Records excerpted from a collection
*** Block opens ***
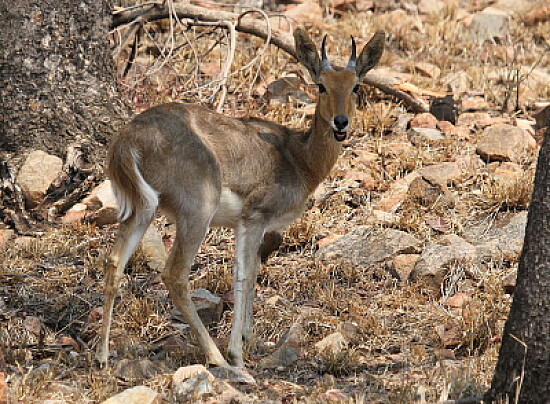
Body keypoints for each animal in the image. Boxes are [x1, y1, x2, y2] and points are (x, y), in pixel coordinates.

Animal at [98, 27, 384, 376]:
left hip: (142, 210)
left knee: (114, 262)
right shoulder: (255, 217)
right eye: (321, 85)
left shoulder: (244, 225)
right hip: (196, 212)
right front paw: (237, 352)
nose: (340, 122)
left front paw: (250, 337)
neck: (298, 158)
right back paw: (220, 360)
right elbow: (244, 274)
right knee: (175, 274)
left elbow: (253, 269)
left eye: (355, 85)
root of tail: (128, 141)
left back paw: (101, 357)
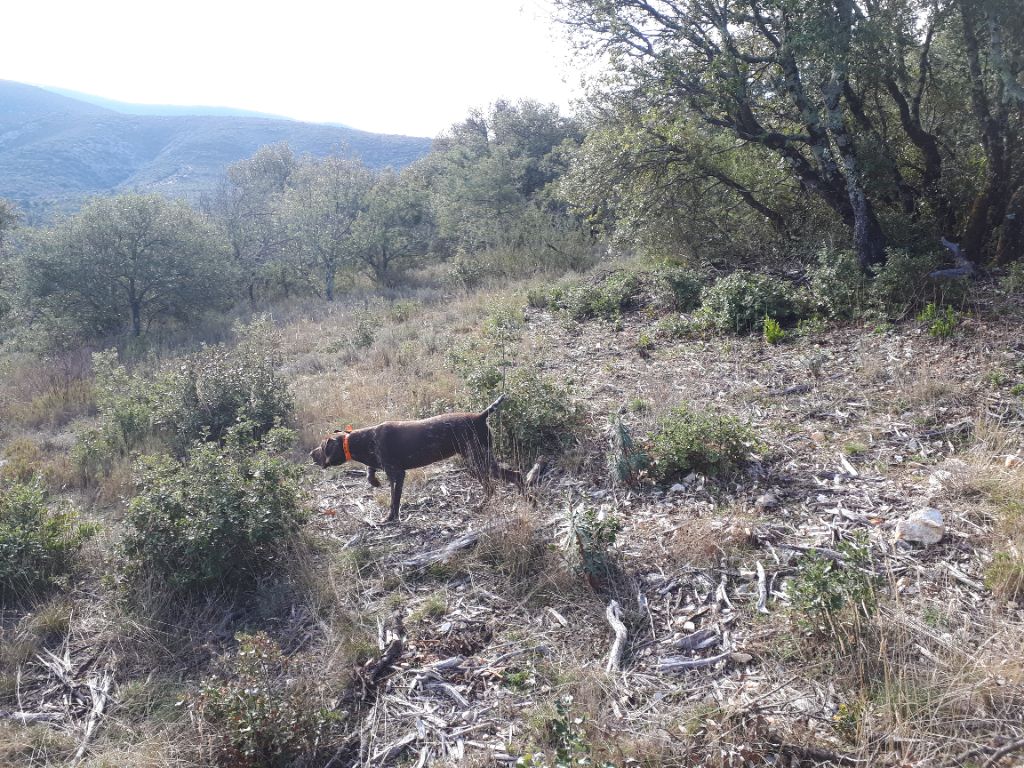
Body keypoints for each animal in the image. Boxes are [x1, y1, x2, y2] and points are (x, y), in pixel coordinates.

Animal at [309, 397, 520, 524]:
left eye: (321, 446)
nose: (311, 454)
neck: (365, 440)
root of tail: (480, 416)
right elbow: (371, 472)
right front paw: (373, 480)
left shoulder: (397, 474)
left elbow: (394, 499)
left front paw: (391, 517)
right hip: (478, 463)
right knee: (506, 481)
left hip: (478, 462)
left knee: (506, 481)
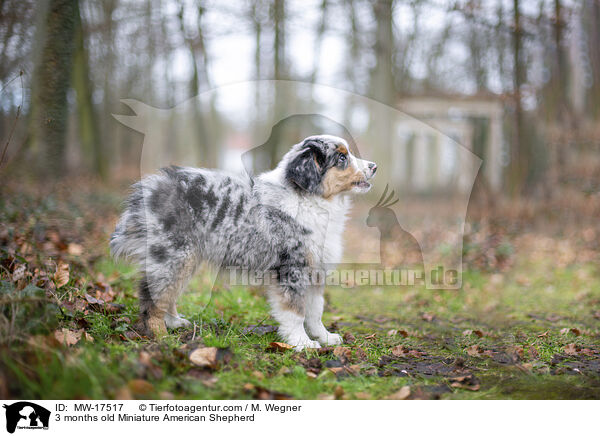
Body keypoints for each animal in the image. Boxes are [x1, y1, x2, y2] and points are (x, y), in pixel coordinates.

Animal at [109, 135, 376, 350]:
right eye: (341, 157)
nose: (374, 166)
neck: (310, 200)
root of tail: (150, 188)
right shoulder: (292, 269)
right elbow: (295, 311)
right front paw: (301, 343)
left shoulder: (314, 269)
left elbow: (315, 310)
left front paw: (325, 337)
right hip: (173, 255)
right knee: (153, 297)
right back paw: (161, 336)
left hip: (186, 258)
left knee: (168, 293)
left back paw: (175, 322)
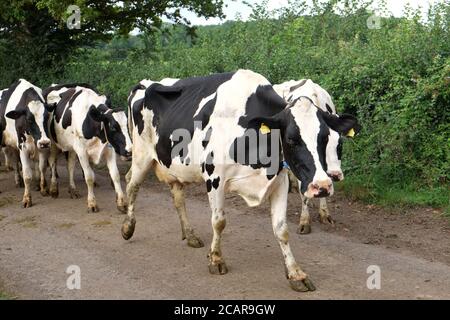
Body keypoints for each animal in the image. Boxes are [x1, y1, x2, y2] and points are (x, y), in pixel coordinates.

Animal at [43, 84, 133, 212]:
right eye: (113, 127)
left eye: (127, 126)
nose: (129, 152)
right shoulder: (81, 151)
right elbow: (89, 177)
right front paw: (92, 203)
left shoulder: (108, 149)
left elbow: (115, 174)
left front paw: (122, 203)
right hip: (53, 144)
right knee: (52, 162)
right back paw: (54, 189)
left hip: (72, 147)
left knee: (70, 165)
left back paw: (73, 189)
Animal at [272, 79, 356, 235]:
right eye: (293, 139)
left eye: (340, 144)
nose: (335, 175)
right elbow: (303, 193)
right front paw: (305, 221)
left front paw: (324, 214)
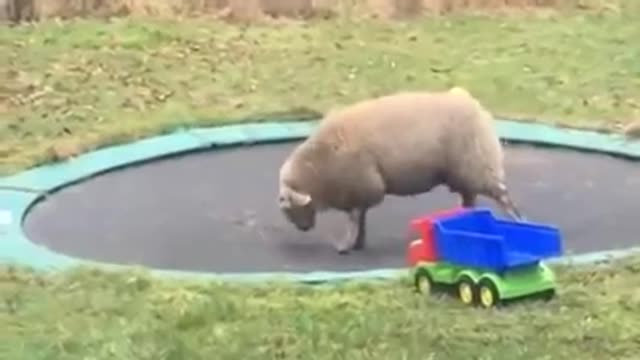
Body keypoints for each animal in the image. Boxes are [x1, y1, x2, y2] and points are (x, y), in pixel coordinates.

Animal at [278, 87, 524, 255]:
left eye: (288, 206)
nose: (303, 228)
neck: (318, 166)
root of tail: (474, 105)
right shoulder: (361, 192)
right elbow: (361, 219)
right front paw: (358, 243)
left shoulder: (360, 187)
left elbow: (354, 220)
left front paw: (346, 246)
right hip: (465, 174)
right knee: (469, 202)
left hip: (478, 166)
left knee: (503, 197)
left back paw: (518, 222)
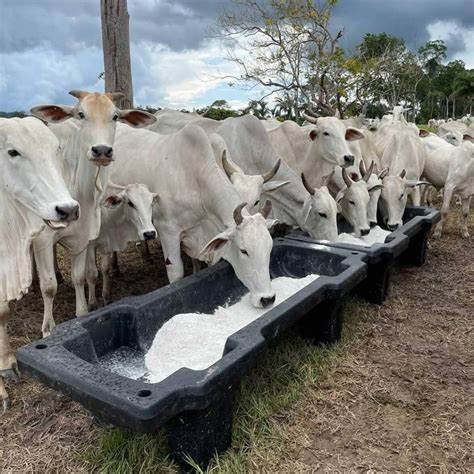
*** Block closes ***
→ **PROBLEM TO WORK ON**
All entries must come back exactly as written, though without their pictures.

→ **ANSWER TO THE EXERCISE**
Body keypoints for each animal in the image. Boxes are [x1, y1, x2, y2] and points are (x, y), in pixel coordinates.

Animal at [98, 27, 384, 376]:
left hip: (142, 210)
left knee: (114, 262)
right shoulder: (255, 217)
right eye: (321, 85)
left shoulder: (244, 225)
right hip: (196, 212)
right front paw: (237, 352)
nose: (340, 122)
left front paw: (250, 337)
neck: (298, 158)
right back paw: (220, 360)
right elbow: (244, 274)
right knee: (175, 274)
left elbow: (253, 269)
left eye: (355, 85)
root of tail: (128, 141)
left back paw: (101, 357)
Body keypoints for each animal in the image. Boxes are [x1, y1, x2, y2] and points are (x, y), in pixel coordinates.

Animal at [309, 397, 520, 524]:
left eye: (321, 446)
nose: (311, 454)
neck: (365, 440)
root of tail: (480, 416)
right elbow: (371, 472)
right front paw: (373, 480)
left shoulder: (397, 474)
left elbow: (394, 499)
left front paw: (391, 517)
right hip: (478, 463)
right knee: (506, 481)
left hip: (478, 462)
left knee: (506, 481)
Body keypoints for each animal in the image. Boxes are [x1, y1, x2, y2] and points are (x, y), in pixel coordinates.

Animal at [109, 135, 376, 350]:
right eye: (341, 157)
nose: (374, 166)
neck: (310, 200)
root of tail: (150, 188)
right shoulder: (292, 269)
right elbow: (295, 311)
right front paw: (301, 343)
left shoulder: (314, 269)
left elbow: (315, 310)
left front paw: (325, 337)
right hip: (173, 255)
right knee: (153, 297)
right back paw: (161, 336)
left hip: (186, 258)
left knee: (168, 293)
left back paw: (175, 322)
Body keypoints for each animal in the image. Boxes are [x1, y1, x2, y2] and points are (x, y), in pixel coordinates.

Animal at [43, 84, 133, 212]:
right eye: (113, 127)
left eye: (127, 126)
nose: (129, 152)
right shoulder: (81, 151)
right elbow: (89, 177)
right front paw: (92, 203)
left shoulder: (108, 149)
left elbow: (115, 174)
left front paw: (122, 203)
right hip: (53, 144)
right knee: (52, 162)
right back paw: (54, 189)
left hip: (72, 147)
left knee: (70, 165)
left back paw: (73, 189)
Animal at [272, 79, 356, 235]:
right eye: (293, 139)
left eye: (340, 144)
nose: (335, 175)
right elbow: (303, 193)
right front paw: (305, 221)
left front paw: (324, 214)
Body keypoints for each animal in the image. Boxes are [x1, y1, x2, y2] and points are (x, y), in pixel coordinates.

Animal at [278, 87, 524, 255]:
left eye: (288, 206)
nose: (303, 228)
neck: (318, 166)
root of tail: (474, 105)
right shoulder: (361, 192)
right elbow: (361, 219)
right front paw: (358, 243)
left shoulder: (360, 187)
left elbow: (354, 220)
left front paw: (346, 246)
right hip: (465, 174)
right knee: (469, 202)
left hip: (478, 166)
left knee: (503, 197)
left back paw: (518, 222)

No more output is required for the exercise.